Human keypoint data
───
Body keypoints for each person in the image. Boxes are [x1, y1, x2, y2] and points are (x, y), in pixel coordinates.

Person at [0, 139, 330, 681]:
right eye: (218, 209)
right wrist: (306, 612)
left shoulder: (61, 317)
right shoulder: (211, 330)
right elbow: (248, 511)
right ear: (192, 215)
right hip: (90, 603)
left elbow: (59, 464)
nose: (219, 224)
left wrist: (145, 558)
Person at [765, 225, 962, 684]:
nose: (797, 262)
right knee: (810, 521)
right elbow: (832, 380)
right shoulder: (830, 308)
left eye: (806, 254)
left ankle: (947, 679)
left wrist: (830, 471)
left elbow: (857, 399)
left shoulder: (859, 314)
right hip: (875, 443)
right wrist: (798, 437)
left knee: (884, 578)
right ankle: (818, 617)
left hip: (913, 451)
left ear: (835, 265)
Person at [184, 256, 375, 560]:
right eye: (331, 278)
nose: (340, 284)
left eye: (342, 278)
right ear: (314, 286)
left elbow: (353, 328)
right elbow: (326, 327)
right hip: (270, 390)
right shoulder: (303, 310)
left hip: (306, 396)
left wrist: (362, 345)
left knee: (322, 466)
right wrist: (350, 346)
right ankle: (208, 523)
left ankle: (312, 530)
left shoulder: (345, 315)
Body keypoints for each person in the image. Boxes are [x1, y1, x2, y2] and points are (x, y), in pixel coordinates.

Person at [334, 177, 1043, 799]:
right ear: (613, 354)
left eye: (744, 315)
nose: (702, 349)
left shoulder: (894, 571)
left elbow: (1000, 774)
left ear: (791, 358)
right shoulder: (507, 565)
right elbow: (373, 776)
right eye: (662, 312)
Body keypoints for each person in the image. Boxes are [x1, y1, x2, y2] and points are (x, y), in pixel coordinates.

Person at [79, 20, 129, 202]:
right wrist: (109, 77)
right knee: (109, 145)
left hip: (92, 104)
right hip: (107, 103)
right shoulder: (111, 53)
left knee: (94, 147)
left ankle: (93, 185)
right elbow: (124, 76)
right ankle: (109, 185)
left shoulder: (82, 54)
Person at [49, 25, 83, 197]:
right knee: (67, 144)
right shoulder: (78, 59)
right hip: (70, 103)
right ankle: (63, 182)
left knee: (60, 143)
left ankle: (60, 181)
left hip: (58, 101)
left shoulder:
───
**Exercise prompt:** If a line in the entries contains the word "wrist", copy that line out.

**Response box:**
right wrist: (306, 612)
left wrist: (145, 558)
left wrist: (830, 471)
right wrist: (798, 437)
left wrist: (362, 345)
right wrist: (350, 346)
right wrist: (109, 77)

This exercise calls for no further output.